Subjects received a mean of 3.7 (SD 0.8) aflibercept injections in the first 6 months of treatment. This is less than the recommended five injections every 4 weeks within the first 6 months. Rahimy et al. [10] treated patients with an injection frequency of 4.1 injections within 4.6 months equating to an aflibercept injection every 31 days. Despite more frequent injections in their study, our cohort still had comparable visual and anatomical improvements [10]. A postulated advantage of aflibercept is the longer half-life and therefore potential reduction in injection frequency [17]. After 6 months of aflibercept, our cohort showed a significant trend towards reduction in injection frequency.
This study adds to the limited evidence for aflibercept switch in persistent DMO patients as there are few published studies to our knowledge. The advantages of our study include the fact that the data is from a real-life setting which best reflects daily clinical practice. Our longer follow-up period averaging 22.5 months, when compared to other published studies which only have between 4.6 and 5 months follow-up, shows that improvements in VA and CMT are sustained following aflibercept switch.
Limitations of our study include the retrospective study design, but this best reflects the “real-life” setting. Our study has a small sample size, but this highlights novel experience with aflibercept.
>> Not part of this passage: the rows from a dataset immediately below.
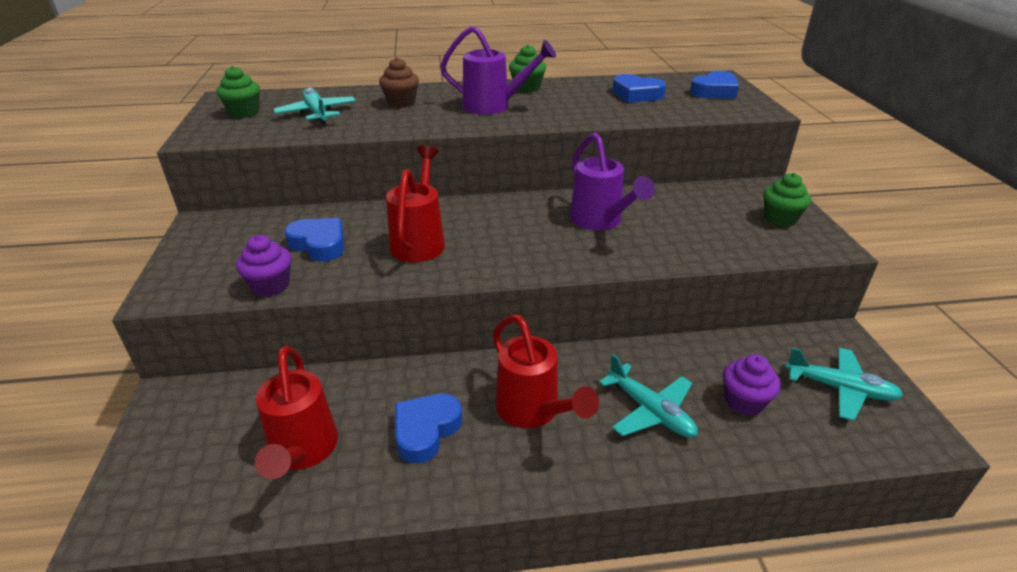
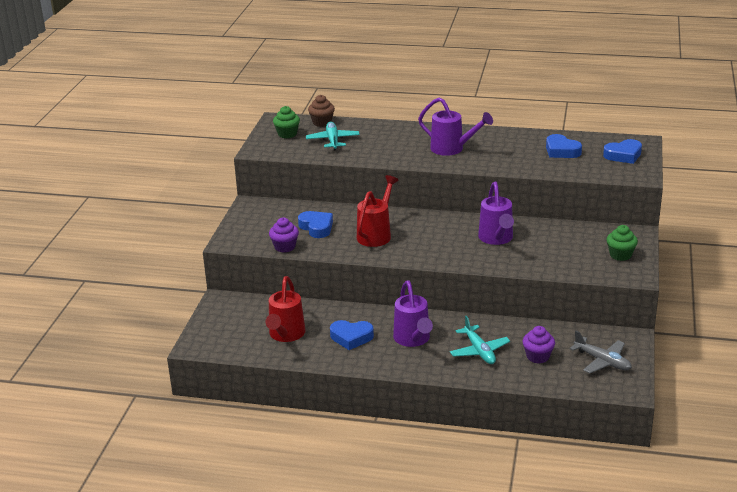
camera: 20 degrees right, 5 degrees down
brown cupcake [379,57,419,108] -> brown cupcake moved to [308,95,335,127]
blue heart [395,394,462,463] -> blue heart turned 135 degrees counterclockwise [330,320,374,350]
red watering can [493,314,599,428] -> purple watering can [393,280,433,347]
green cupcake [509,45,546,93] -> none
turquoise plane [785,347,903,421] -> grey plane [570,331,632,373]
In AMD switch studies, it is suggested that such dramatic anatomical improvement with aflibercept may be due to the "loading dose effect" and overcoming tachyphylaxis associated with previous anti-VEGF therapies [18,19,20]. However, our study shows sustained visual and anatomical improvements long after the "loading dose effect" [19, 20]. A control group for comparison in a future randomised control trial would be essential for further evaluation of this effect.
The improvements in VA and CMT in our cohort could be due to the fact that patients were receiving eight weekly injections rather than a 4–6 weekly intensive regimen of bevacizumab/ranibizumab prior to switch. However, again, this represents the “real-life” clinical setting and increasing demands of a medical retina service.